De acordo com a jornalista, a história dos três cubanos está no livro Os últimos soldados da Guerra Fria, de Fernando Moraes. “Eles integravam uma organização denominada Vespa, que no final dos 1990 se infiltrou nos EUA, notadamente na CIA, para antecipar as ações de organizações anticastristas que detonavam bombas em pontos turísticos de Cuba, como hotéis e restaurantes. O propósito era minar o turismo, válvula de escape da economia cubana depois da desintegração da União Soviética. Os infiltrados pregavam o fim de Fidel e do governo cubano, conseguindo muitas informações importantes, até serem descobertos pelo FBI – de cinco presos, dois foram libertados na primeira década de 2000, restando os três. A prisão motivou intensa campanha em Cuba por sua libertação, tornando 17 de dezembro de 2014 um dia peculiarmente especial na ilha”.

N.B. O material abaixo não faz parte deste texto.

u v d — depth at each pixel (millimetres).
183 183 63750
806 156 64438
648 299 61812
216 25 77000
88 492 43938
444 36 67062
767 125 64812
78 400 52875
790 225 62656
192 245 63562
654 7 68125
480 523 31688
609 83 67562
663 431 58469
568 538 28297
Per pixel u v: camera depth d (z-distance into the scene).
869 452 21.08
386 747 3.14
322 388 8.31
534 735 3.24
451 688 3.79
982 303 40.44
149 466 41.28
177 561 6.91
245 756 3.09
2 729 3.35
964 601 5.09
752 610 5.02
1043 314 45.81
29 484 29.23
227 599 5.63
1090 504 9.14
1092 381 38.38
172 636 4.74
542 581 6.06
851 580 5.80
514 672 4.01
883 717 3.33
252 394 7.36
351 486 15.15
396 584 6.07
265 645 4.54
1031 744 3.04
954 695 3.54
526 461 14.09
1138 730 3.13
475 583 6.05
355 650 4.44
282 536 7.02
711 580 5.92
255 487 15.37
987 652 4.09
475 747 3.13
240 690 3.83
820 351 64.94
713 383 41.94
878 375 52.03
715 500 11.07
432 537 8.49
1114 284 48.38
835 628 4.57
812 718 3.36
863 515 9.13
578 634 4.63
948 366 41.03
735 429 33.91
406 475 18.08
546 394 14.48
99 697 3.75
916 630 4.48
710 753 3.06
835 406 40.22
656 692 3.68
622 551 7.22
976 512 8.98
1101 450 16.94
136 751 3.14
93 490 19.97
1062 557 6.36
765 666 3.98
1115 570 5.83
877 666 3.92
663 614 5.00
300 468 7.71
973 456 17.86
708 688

Os cubanos que entrevistou, diz a autora da dissertação, filiam-se a uma “formação discursiva patriota”, que mais do que defender a Revolução, defendem a soberania de Cuba, e não negam que a atualização do modelo econômico melhorará seu socialismo. “Eles brigam com a imagem que o estrangeiro faz de Cuba. Um deles ressalta que a Revolução não aconteceu em 1959, que ela está acontecendo. Ao dizer que ‘estão em revolução’, os cubanos deslocam o sentido do tempo, que deixa de ser cronológico e se torna político. Daí, também, o termo ‘atualização econômica’, que nos é estranho porque não estamos acostumados com a maneira como enxergam o reatamento das relações com os Estados Unidos”.
Amanda Cotrim considera, finalmente, que persiste a submissão da imprensa à agenda da Casa Branca e que o reatamento das relações diplomáticas pode significar “uma recolonização discursiva dos sentidos sobre Cuba”. “Na ilha, há uma clareza política em relação aos EUA que é histórica e não vem da Revolução, vem de antes, da época em que Cuba era uma neocolônia estadunidense. Quando os cubanos dizem ‘não vamos retroceder’, esse ‘nós’ é o próprio sentido de união que aparece na linguagem, podendo ser interpretado como a própria reafirmação da Revolução”.